There are two types of people in this world: people who separate things into two categories, and people who don’t. (I am in the former group, as it happens. Which brings me to the point.) There are two types of things in this world: things that sound like what they are, and things that don’t. Flatland falls firmly into the former group, taking its place there alongside words and phrases like “jumbotron,” “salamander,” and “Macho Man Randy Savage.” Flatland is a book about a place (aka “a land”) that is, by nature, flat. It exists in two dimensions. But the precision of the title belies all of the profound insights—insights into both society and dimensions—that Edwin Abbott provides in his novella. In Flatland, men are polygons, women are points, and the “square” who writes this story runs afoul of the authorities for insisting that there really is a place that contains another, third dimension. In the land of the blind, the one-eyed man is king. And in the land of two dimensions, it’s pretty hard to understand what a “sphere” could possibly be. Geometry has never felt so alive.
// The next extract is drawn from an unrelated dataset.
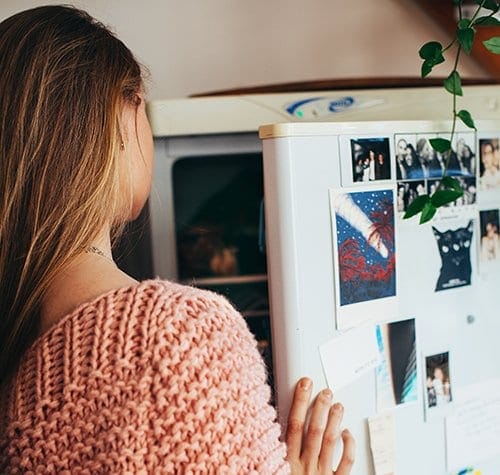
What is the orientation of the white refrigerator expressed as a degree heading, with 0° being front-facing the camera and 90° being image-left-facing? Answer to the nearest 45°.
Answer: approximately 45°

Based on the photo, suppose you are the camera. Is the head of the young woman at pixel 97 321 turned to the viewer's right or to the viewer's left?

Lesson learned: When a line is coming at you, it looks like a point. This is worth bearing in mind if you have infuriated any two-dimensional women recently. “Oh, what a cute little dot, and oh my God I’m being stabbed to dea—[is killed].”

images

At first glance, Misfits sounds no different from any number of other recent sci-fi projects. A young group of ne’er-do-wells are struck by lightning and develop superpowers. (“Seen it!”) And this familiar scenario is only made slightly more interesting by the fact that each of these super-powerful traits seems tied, in some way, to personality.

Then again, none of Jane Austen’s books open with an especially original concept or offer an especially original plot; instead, Jane Austen is great because her characters are so compelling, her observations so acute, and her worlds so vivid. Misfits has a different set of attributes, but the show is equally reliant on quality. Each episode operates as a complete unit, with its own themes, rhythm, and plot—but each episode also sheds light on the larger questions of the series, such as: why these kids, why now, who’s the masked man, and where are they going to hide all these dead bodies. It’s dark, it’s hilarious, it’s imaginative, and it’s on the BBC—so it’s probably coming to America before too long.

Lesson learned: Don’t ever sell your superpowers.

images

For the most part, holidays get the movies they deserve. Christmas gets melodramas; Labor Day gets blockbusters; and Groundhog Day gets forgotten—because who cares about groundhogs! (No one. Skyhogs are where it’s at.) But even though these animals are pathetic little dirt-scrabblers, and even though Mother Nature laughs at our attempts to figure out her plans, Harold Ramis still found a way to extract real meaning from this nonevent. How did he do this? Well, he modeled it after a Christmas movie, of course! After weatherman Phil (played by Bill Murray in much the same way that he had recently played Scrooge) realizes that he will be forced to repeat Groundhog Day endlessly, unless he can figure out some form of escape, he begins to try to live that day perfectly.

Lesson learned: This Bill Murray fellow has a future in comedy!